Key takeaways from Advocacy After Fatal Domestic Abuse's Annual Conference
In March 2023, I attended the Annual Conference of Advocacy After Fatal Domestic Abuse (AAFDA), titled "Anyway, listening isn't enough". AAFDA was established by Frank Mullane in 2018, 5 years after the murder of his sister Julia and nephew William Pemberton. Frank and his family campaigned tirelessly for 5 years to uncover all the facts of the death. Since then, Frank has lobbied to ensure that Domestic Homicide Reviews became law, helped to develop the statutory guidance underpinning them, and to significantly enhance the rights of families in producing these reviews.
Today, AAFDA provides specialist and expert advocacy and peer support for families following fatal domestic abuse in England and Wales. It is the centre of excellence for reviews into domestic homicide. The 2023 conference aimed to help raise the status of victims of domestic abuse and bereaved families.

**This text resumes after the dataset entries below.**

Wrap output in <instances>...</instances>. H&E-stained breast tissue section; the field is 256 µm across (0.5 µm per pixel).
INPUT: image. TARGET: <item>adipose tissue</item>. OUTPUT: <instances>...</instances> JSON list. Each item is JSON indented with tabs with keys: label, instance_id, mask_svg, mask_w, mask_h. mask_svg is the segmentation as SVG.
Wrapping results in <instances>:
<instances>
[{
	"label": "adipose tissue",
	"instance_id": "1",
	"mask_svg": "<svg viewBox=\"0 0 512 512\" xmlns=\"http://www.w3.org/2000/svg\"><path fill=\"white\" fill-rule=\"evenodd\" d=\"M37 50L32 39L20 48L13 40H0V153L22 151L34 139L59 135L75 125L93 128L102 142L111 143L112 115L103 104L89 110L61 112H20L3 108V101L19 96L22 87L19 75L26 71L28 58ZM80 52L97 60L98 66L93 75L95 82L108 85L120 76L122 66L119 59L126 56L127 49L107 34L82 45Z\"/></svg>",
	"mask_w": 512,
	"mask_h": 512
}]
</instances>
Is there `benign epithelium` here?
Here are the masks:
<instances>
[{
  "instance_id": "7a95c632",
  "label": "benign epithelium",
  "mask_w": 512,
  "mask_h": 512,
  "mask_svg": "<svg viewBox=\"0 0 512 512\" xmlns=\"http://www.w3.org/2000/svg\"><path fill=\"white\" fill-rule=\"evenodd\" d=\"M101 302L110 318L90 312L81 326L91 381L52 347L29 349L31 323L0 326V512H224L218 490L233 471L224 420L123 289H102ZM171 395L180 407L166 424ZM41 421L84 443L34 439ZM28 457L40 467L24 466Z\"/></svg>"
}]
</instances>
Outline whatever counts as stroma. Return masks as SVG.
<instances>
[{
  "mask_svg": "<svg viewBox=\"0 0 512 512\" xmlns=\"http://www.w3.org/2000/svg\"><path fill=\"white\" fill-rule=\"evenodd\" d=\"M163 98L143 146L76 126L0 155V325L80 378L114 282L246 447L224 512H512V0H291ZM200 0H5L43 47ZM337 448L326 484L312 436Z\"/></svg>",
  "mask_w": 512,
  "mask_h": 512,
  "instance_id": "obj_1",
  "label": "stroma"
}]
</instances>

I heard from stories of bereaved families who have lost their loved ones to fatal domestic abuse and learnt about the work of practitioners in this area, including the Domestic Abuse Commissioner, APCC Joint Lead for Victims, Domestic Homicide Policy Lead at the Home Office, and the Shadow Minister for Domestic Violence and Safeguarding.

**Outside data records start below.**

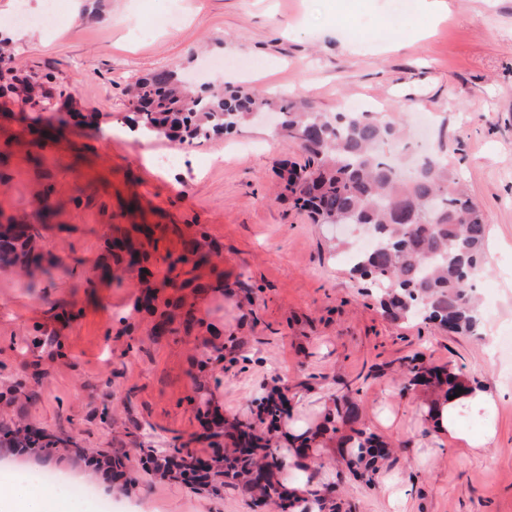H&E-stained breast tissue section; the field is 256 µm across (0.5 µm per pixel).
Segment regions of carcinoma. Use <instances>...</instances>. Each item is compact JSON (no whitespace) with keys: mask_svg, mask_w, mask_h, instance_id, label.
<instances>
[{"mask_svg":"<svg viewBox=\"0 0 512 512\" xmlns=\"http://www.w3.org/2000/svg\"><path fill=\"white\" fill-rule=\"evenodd\" d=\"M15 80V84L0 86V95L10 92L32 98V81L18 75ZM129 94L135 110L132 126L150 138L192 141L212 133H231L248 124L255 112L278 111L283 128L301 133L299 146L306 153L304 163L288 169L281 196L292 200L314 224H353L375 239L373 248L357 254L351 270L370 279L395 318L420 316L454 333L480 334L483 316L474 280L482 271L488 225L444 157L431 156L417 167L413 179L402 178L383 152L398 137L395 122L368 112L345 110L327 115L307 104L277 103L255 91L224 86L197 94L172 70L139 79ZM52 216L53 211L44 205L31 222L10 217L0 224V264L20 266L29 276L30 288L72 274L53 250L37 245ZM133 229L143 238L134 241L125 234L108 239L112 263L97 268L119 286L125 273H139L137 312H155L158 287L170 289L172 298L166 306L171 311L162 313L154 332L158 336L188 332L195 322L196 270L210 262L215 246L204 238H192L183 243L180 253H162L153 230L137 225ZM154 262L166 266L159 286L147 278V265ZM406 383L426 386L446 401L459 387L468 391L452 372L422 363L407 366ZM356 422L354 406L337 399L325 415L323 433L341 448L380 447L375 436L355 427ZM202 426V433L184 442L179 436L172 438L173 452L189 460L193 442L213 444L225 434L246 448L264 444V435L251 422L227 432L208 421ZM69 435L61 427L54 434L20 438L13 422L0 421L3 447L58 448Z\"/></svg>","mask_w":512,"mask_h":512,"instance_id":"carcinoma-1","label":"carcinoma"}]
</instances>
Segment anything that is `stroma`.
Returning a JSON list of instances; mask_svg holds the SVG:
<instances>
[{
	"instance_id": "1",
	"label": "stroma",
	"mask_w": 512,
	"mask_h": 512,
	"mask_svg": "<svg viewBox=\"0 0 512 512\" xmlns=\"http://www.w3.org/2000/svg\"><path fill=\"white\" fill-rule=\"evenodd\" d=\"M434 13L419 0H59L51 34L13 28L12 65L45 75L41 92L62 111L91 116L64 137L34 145L13 96L0 97V213L18 217L46 201L42 231L75 269L31 288L16 267L0 268V389L24 381L38 400L22 403L47 431L69 422L92 450L168 451L173 435L198 432L196 400L210 393L225 418L250 421L271 386L287 385L284 421L319 426L333 396L348 394L357 425L387 449L373 479L356 475L335 443L312 446L316 476L336 512H512V354L495 356L497 332H512V0H447ZM179 9L182 21L163 29ZM249 62L224 72L233 86L284 93L323 113L347 99L374 103L427 154L444 153L483 212L489 266L478 336L435 323L387 317L372 286L352 276L334 230L277 199L281 173L302 161L298 145L252 122L191 142L130 133L125 89L169 68L182 79L209 59ZM175 155L167 163L165 155ZM189 197L191 209L180 207ZM166 227L165 247L206 233L223 259L202 265L198 326L172 337L135 313L136 289L94 268L113 228ZM55 338L51 358L31 341ZM235 341V362L211 364L197 391L189 372L203 345ZM490 395L491 410L459 414L479 448L440 434L422 388L406 386L414 355ZM51 377L36 384L24 362ZM142 425L138 443L126 430ZM54 471L85 483L77 467L0 458V484ZM275 512L241 488L220 496L140 478L132 495L98 490L84 512Z\"/></svg>"
}]
</instances>
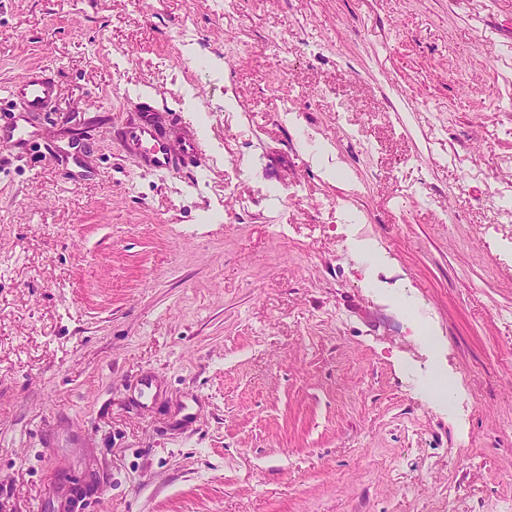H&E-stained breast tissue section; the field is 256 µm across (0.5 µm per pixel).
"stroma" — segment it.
Returning <instances> with one entry per match:
<instances>
[{
	"label": "stroma",
	"mask_w": 512,
	"mask_h": 512,
	"mask_svg": "<svg viewBox=\"0 0 512 512\" xmlns=\"http://www.w3.org/2000/svg\"><path fill=\"white\" fill-rule=\"evenodd\" d=\"M81 489L512 512V0H0V512ZM12 94L23 101L28 112H44L56 95V84L43 72L29 73L17 81ZM125 137L141 148L142 162L156 172H170L181 160L195 159L203 153L202 143L188 137L183 141L180 157H175L163 132L150 120L128 127Z\"/></svg>",
	"instance_id": "obj_1"
}]
</instances>
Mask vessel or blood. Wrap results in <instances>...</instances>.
<instances>
[{
	"label": "vessel or blood",
	"instance_id": "b4317fda",
	"mask_svg": "<svg viewBox=\"0 0 512 512\" xmlns=\"http://www.w3.org/2000/svg\"><path fill=\"white\" fill-rule=\"evenodd\" d=\"M12 93L23 101L28 111L43 112L56 95V84L46 74L29 73L17 81ZM125 137L140 148L142 162L157 172L171 171L179 161L197 158L203 152L201 142L188 137L183 141L180 155H173L163 132L149 120L128 127Z\"/></svg>",
	"mask_w": 512,
	"mask_h": 512
}]
</instances>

Some key takeaways include:
- A Domestic Homicide Review (DHR) is a multi-agency review into the circumstances around a death following domestic abuse, which aims to establish lessons learnt to improve the way in which local professionals and organisations work individually and together to safeguard victims. The key areas for improvement identified by the Home Office in 2022 include greater contact with victims, more thorough risk assessments, accessible and informative training, and information-sharing between agencies.
- Victims of domestic abuse and bereaved families need to play a key role in developing government policy in this area and lessons learnt should be effectively turned into action. Increased awareness and support are needed for bereaved families after suicide or an unexplained death following a history of domestic abuse. A trauma-informed response should be adopted for children impacted by fatal domestic abuse to support their healing.
- Local agencies need to engage with families, communicate across agencies, and be skilled in identifying risk factors for fatal domestic abuse in victims and perpetrators, including both intimate partner homicide and adult family homicide. Agencies involved in the investigation process should be sufficiently trained to identify signs of fatal domestic abuse, particularly in cases of suicide and unexplained deaths.
A team led by Aniko Adam, Olivia Johnson and Ellen Kerslake worked with AAFDA to review the State's obligation to protect the right to life under Article 2 of the European Convention on Human Rights in the context of fatal domestic abuse. The team was supported by Natasha Godsiff, Alice See, Keanna Williams and Adele Mosdell.